# Online training videos?? Or cheap books??



## Enzos_Mom (Apr 8, 2010)

Hey guys. We've been keeping Enzo busy this summer with a lot of dock diving, but I'm looking for something to keep him stimulated during the colder months. I don't have the extra money right now to sign up for any classes, so I'm hoping someone can point me in the direction of any decent training videos online or cheap books I can pick up. We only do the dock diving with him right now, but we're interested in agility and field stuff once we have the funds for classes/supplies, so anything that would help prep him for that would be good. Or even just fun tricks or obedience stuff. I just want to make sure I keep him active and keep his mind working. When he's in "work" mode at the dock diving events, I see such a big boost in his confidence, so I want to do whatever I can to continue that progress in him over the winter. Thanks in advance!


----------



## Deb_Bayne (Mar 18, 2011)

Check youtube for videos.


----------



## Enzos_Mom (Apr 8, 2010)

There are so many on Youtube. I'm looking suggestions on good videos on there.


----------



## FlyingQuizini (Oct 24, 2006)

Emily Larlam (sp?) is kikopup on YouTube. Look for her stuff. She's great.


----------



## Enzos_Mom (Apr 8, 2010)

Thanks!! =)


----------



## Loisiana (Jul 29, 2009)

Celeste Meade has some videos on you tube, her brick work video is good


----------



## Enzos_Mom (Apr 8, 2010)

I'll check those out, thanks!


----------



## jimla (Oct 9, 2008)

Agility Training Videos:
AgilityNerd
pamelamarxsen's Channel - YouTube
stevesoberski's Channel - YouTube

Click and Play Agility Book:
AgilityNerd : Click and Play Agility - Free Download!


----------



## Enzos_Mom (Apr 8, 2010)

Thank you!!

I started teaching Enzo to "take a bow" and he's picking up on it SO fast!


----------



## Zombo (Nov 2, 2010)

FlyingQuizini said:


> Emily Larlam (sp?) is kikopup on YouTube. Look for her stuff. She's great.

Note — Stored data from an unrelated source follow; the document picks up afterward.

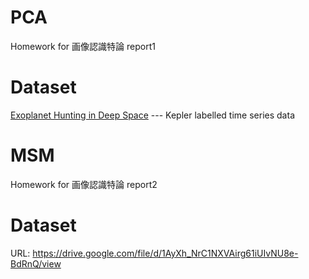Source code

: # PCA
Homework for 画像認識特論 report1

# Dataset

[Exoplanet Hunting in Deep Space](https://www.kaggle.com/keplersmachines/kepler-labelled-time-series-data) --- Kepler labelled time series data





# MSM

Homework for 画像認識特論 report2

# Dataset

URL: https://drive.google.com/file/d/1AyXh_NrC1NXVAirg61iUIvNU8e-BdRnQ/view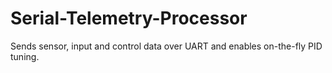 # Serial-Telemetry-Processor
Sends sensor, input and control data over UART and enables on-the-fly PID tuning.
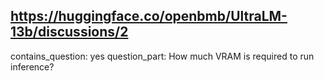 ## https://huggingface.co/openbmb/UltraLM-13b/discussions/2

contains_question: yes
question_part: How much VRAM is required to run inference?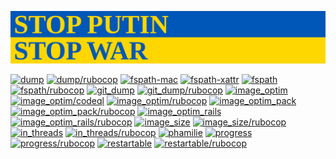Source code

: ![STOP PUTIN - STOP WAR](https://github.com/toy/toy/raw/master/STOPWAR.svg)

[![dump](https://img.shields.io/github/workflow/status/toy/dump/check/master?label=dump)](https://github.com/toy/dump/actions/workflows/check.yml)
[![dump/rubocop](https://img.shields.io/github/workflow/status/toy/dump/rubocop/master?label=dump/rubocop)](https://github.com/toy/dump/actions/workflows/rubocop.yml)
[![fspath-mac](https://img.shields.io/github/workflow/status/toy/fspath-mac/check/master?label=fspath-mac)](https://github.com/toy/fspath-mac/actions/workflows/check.yml)
[![fspath-xattr](https://img.shields.io/github/workflow/status/toy/fspath-xattr/check/master?label=fspath-xattr)](https://github.com/toy/fspath-xattr/actions/workflows/check.yml)
[![fspath](https://img.shields.io/github/workflow/status/toy/fspath/check/master?label=fspath)](https://github.com/toy/fspath/actions/workflows/check.yml)
[![fspath/rubocop](https://img.shields.io/github/workflow/status/toy/fspath/rubocop/master?label=fspath/rubocop)](https://github.com/toy/fspath/actions/workflows/rubocop.yml)
[![git_dump](https://img.shields.io/github/workflow/status/toy/git_dump/check/master?label=git_dump)](https://github.com/toy/git_dump/actions/workflows/check.yml)
[![git_dump/rubocop](https://img.shields.io/github/workflow/status/toy/git_dump/rubocop/master?label=git_dump/rubocop)](https://github.com/toy/git_dump/actions/workflows/rubocop.yml)
[![image_optim](https://img.shields.io/github/workflow/status/toy/image_optim/check/master?label=image_optim)](https://github.com/toy/image_optim/actions/workflows/check.yml)
[![image_optim/codeql](https://img.shields.io/github/workflow/status/toy/image_optim/codeql/master?label=image_optim/codeql)](https://github.com/toy/image_optim/actions/workflows/codeql.yml)
[![image_optim/rubocop](https://img.shields.io/github/workflow/status/toy/image_optim/rubocop/master?label=image_optim/rubocop)](https://github.com/toy/image_optim/actions/workflows/rubocop.yml)
[![image_optim_pack](https://img.shields.io/github/workflow/status/toy/image_optim_pack/check/master?label=image_optim_pack)](https://github.com/toy/image_optim_pack/actions/workflows/check.yml)
[![image_optim_pack/rubocop](https://img.shields.io/github/workflow/status/toy/image_optim_pack/rubocop/master?label=image_optim_pack/rubocop)](https://github.com/toy/image_optim_pack/actions/workflows/rubocop.yml)
[![image_optim_rails](https://img.shields.io/github/workflow/status/toy/image_optim_rails/check/master?label=image_optim_rails)](https://github.com/toy/image_optim_rails/actions/workflows/check.yml)
[![image_optim_rails/rubocop](https://img.shields.io/github/workflow/status/toy/image_optim_rails/rubocop/master?label=image_optim_rails/rubocop)](https://github.com/toy/image_optim_rails/actions/workflows/rubocop.yml)
[![image_size](https://img.shields.io/github/workflow/status/toy/image_size/check/master?label=image_size)](https://github.com/toy/image_size/actions/workflows/check.yml)
[![image_size/rubocop](https://img.shields.io/github/workflow/status/toy/image_size/rubocop/master?label=image_size/rubocop)](https://github.com/toy/image_size/actions/workflows/rubocop.yml)
[![in_threads](https://img.shields.io/github/workflow/status/toy/in_threads/check/master?label=in_threads)](https://github.com/toy/in_threads/actions/workflows/check.yml)
[![in_threads/rubocop](https://img.shields.io/github/workflow/status/toy/in_threads/rubocop/master?label=in_threads/rubocop)](https://github.com/toy/in_threads/actions/workflows/rubocop.yml)
[![phamilie](https://img.shields.io/github/workflow/status/toy/phamilie/check/master?label=phamilie)](https://github.com/toy/phamilie/actions/workflows/check.yml)
[![progress](https://img.shields.io/github/workflow/status/toy/progress/check/master?label=progress)](https://github.com/toy/progress/actions/workflows/check.yml)
[![progress/rubocop](https://img.shields.io/github/workflow/status/toy/progress/rubocop/master?label=progress/rubocop)](https://github.com/toy/progress/actions/workflows/rubocop.yml)
[![restartable](https://img.shields.io/github/workflow/status/toy/restartable/check/master?label=restartable)](https://github.com/toy/restartable/actions/workflows/check.yml)
[![restartable/rubocop](https://img.shields.io/github/workflow/status/toy/restartable/rubocop/master?label=restartable/rubocop)](https://github.com/toy/restartable/actions/workflows/rubocop.yml)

Seconded! Her videos have been _very_ helpful to this first-time owner.


----------



## Megora (Jun 7, 2010)

If there are training facilities near you, you could check into reserving floor time. It isn't always that expensive and it mainly depends if the training floor is free and if there are members of the club around when you go out there.

I train at the two places where I've paid for floor time, so I'm not sure how it works for nonstudents who've never trained there, but it's worth emailing about if you want to keep getting Enzo out in public for training. At the one place it's just $5 for open floor. The other place is $10. 

The actual training part is something the dogs don't lose in a few months time. Getting packed in the car and going to do some training or focus work in a public place is a little tougher. So if you are going out someplace to train in public every few weeks, it does help. 

^ I also train my guy at local parks, storefronts, and inside pet stores and also at the barn, so there's alternatives if you feel weird about doing floor time.


----------



## Jige (Mar 17, 2011)

I second that I training in parking lots alot. It is great for distractions.


----------



## Summer's Mom (Oct 20, 2010)

If it's not too expensive, "Agility Right From the Start" is an excellent excellent book with tones of basic exercises that make for a good agility dog  you can get it off amazon..


----------